Output each entry in full so that the result matches the data exactly.

[Data records]
□ □ □ □ □
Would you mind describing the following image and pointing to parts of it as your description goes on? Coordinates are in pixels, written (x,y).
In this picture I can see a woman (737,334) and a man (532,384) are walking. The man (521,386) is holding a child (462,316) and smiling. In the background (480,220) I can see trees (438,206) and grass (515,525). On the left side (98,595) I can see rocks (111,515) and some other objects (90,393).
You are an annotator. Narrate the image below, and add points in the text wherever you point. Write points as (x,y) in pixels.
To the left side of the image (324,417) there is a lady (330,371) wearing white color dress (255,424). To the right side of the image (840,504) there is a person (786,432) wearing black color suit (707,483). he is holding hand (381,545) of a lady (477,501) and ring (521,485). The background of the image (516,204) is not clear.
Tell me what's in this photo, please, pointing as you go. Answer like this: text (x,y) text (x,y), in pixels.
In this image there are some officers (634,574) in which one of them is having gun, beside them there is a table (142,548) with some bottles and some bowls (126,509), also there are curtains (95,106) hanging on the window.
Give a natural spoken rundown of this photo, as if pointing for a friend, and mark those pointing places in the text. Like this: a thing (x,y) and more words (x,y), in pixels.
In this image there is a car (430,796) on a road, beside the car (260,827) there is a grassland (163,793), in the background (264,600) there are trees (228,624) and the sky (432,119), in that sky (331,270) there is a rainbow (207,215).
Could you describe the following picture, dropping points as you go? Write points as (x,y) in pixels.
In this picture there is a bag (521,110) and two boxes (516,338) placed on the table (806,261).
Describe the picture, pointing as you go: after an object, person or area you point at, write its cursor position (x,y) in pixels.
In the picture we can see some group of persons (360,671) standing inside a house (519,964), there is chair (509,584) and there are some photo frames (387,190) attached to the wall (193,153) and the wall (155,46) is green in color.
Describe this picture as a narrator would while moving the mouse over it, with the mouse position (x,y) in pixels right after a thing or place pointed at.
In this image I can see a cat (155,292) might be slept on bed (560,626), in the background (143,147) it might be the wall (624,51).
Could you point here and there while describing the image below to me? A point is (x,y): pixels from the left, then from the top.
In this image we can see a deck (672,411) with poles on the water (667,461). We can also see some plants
□ □ □ □ □
__Output for this task__
Would you mind describing the following image and pointing to parts of it as your description goes on? Coordinates are in pixels, written (x,y).
In this picture I can see a woman (737,334) and a man (532,384) are walking. The man (521,386) is holding a child (462,316) and smiling. In the background (480,220) I can see trees (438,206) and grass (515,525). On the left side (98,595) I can see rocks (111,515) and some other objects (90,393).
You are an annotator. Narrate the image below, and add points in the text wherever you point. Write points as (x,y) in pixels.
To the left side of the image (324,417) there is a lady (330,371) wearing white color dress (255,424). To the right side of the image (840,504) there is a person (786,432) wearing black color suit (707,483). he is holding hand (381,545) of a lady (477,501) and ring (521,485). The background of the image (516,204) is not clear.
Tell me what's in this photo, please, pointing as you go. Answer like this: text (x,y) text (x,y), in pixels.
In this image there are some officers (634,574) in which one of them is having gun, beside them there is a table (142,548) with some bottles and some bowls (126,509), also there are curtains (95,106) hanging on the window.
Give a natural spoken rundown of this photo, as if pointing for a friend, and mark those pointing places in the text. Like this: a thing (x,y) and more words (x,y), in pixels.
In this image there is a car (430,796) on a road, beside the car (260,827) there is a grassland (163,793), in the background (264,600) there are trees (228,624) and the sky (432,119), in that sky (331,270) there is a rainbow (207,215).
Could you describe the following picture, dropping points as you go? Write points as (x,y) in pixels.
In this picture there is a bag (521,110) and two boxes (516,338) placed on the table (806,261).
Describe the picture, pointing as you go: after an object, person or area you point at, write its cursor position (x,y) in pixels.
In the picture we can see some group of persons (360,671) standing inside a house (519,964), there is chair (509,584) and there are some photo frames (387,190) attached to the wall (193,153) and the wall (155,46) is green in color.
Describe this picture as a narrator would while moving the mouse over it, with the mouse position (x,y) in pixels right after a thing or place pointed at.
In this image I can see a cat (155,292) might be slept on bed (560,626), in the background (143,147) it might be the wall (624,51).
Could you point here and there while describing the image below to me? A point is (x,y): pixels from the left, then from the top.
In this image we can see a deck (672,411) with poles on the water (667,461). We can also see some plants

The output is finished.